Data dari Asosiasi Produsen Mobil Tiongkok atau China Association of Automobile Manufacturers  (CAAM) menunjukkan bahwa pada bulan Juli 2026, Tiongkok mengekspor 1,043 juta kendaraan. Angka ini mencerminkan kenaikan 0,6 persen secara bulanan dan lonjakan signifikan sebesar 81,3 persen secara tahunan.

Menurut data tersebut, ekspor kendaraan energi baru (New Energy Vehicle/NEV) mencapai total 553.000 unit—naik 5,7 persen secara bulanan dan 145,5 persen secara tahunan—yang mencakup lebih dari separuh total ekspor selama dua bulan berturut-turut.

Seorang pejabat senior asosiasi tersebut mengaitkan pertumbuhan yang tangguh ini dengan rantai pasok otomotif Tiongkok yang komprehensif.
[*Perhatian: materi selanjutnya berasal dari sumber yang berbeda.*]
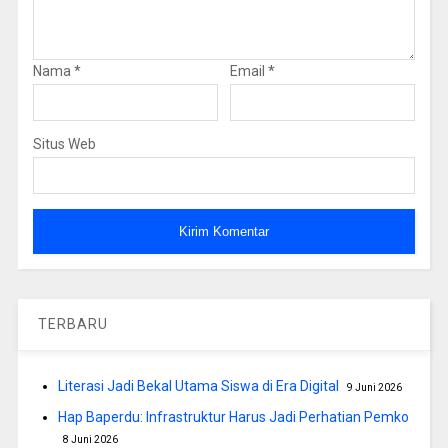
Nama
*
Email
*
Situs Web
TERBARU
Literasi Jadi Bekal Utama Siswa di Era Digital
9 Juni 2026
Hap Baperdu: Infrastruktur Harus Jadi Perhatian Pemko
8 Juni 2026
Mulai dari pengolahan mineral litium dan manufaktur baterai hingga pengendalian motor serta perakitan kendaraan, Tiongkok memiliki kapasitas yang memadai, pengendalian biaya yang baik, dan rantai pasok tangguh yang mampu menghadapi berbagai risiko.

Selain itu, fokus industri pada fitur-fitur cerdas—seperti pengemudian otonom dan interaksi kabin yang canggih—telah menciptakan daya saing inti, yang memungkinkan inovasi cepat serta adaptasi yang tepat terhadap permintaan konsumen di luar negeri, ujar pejabat tersebut.

Chen Shihua, Wakil Sekretaris Jenderal CAAM, mencatat bahwa pertumbuhan ekspor kini menjadi penggerak krusial dalam menstabilkan industri dan mendorong pembangunan yang berkelanjutan.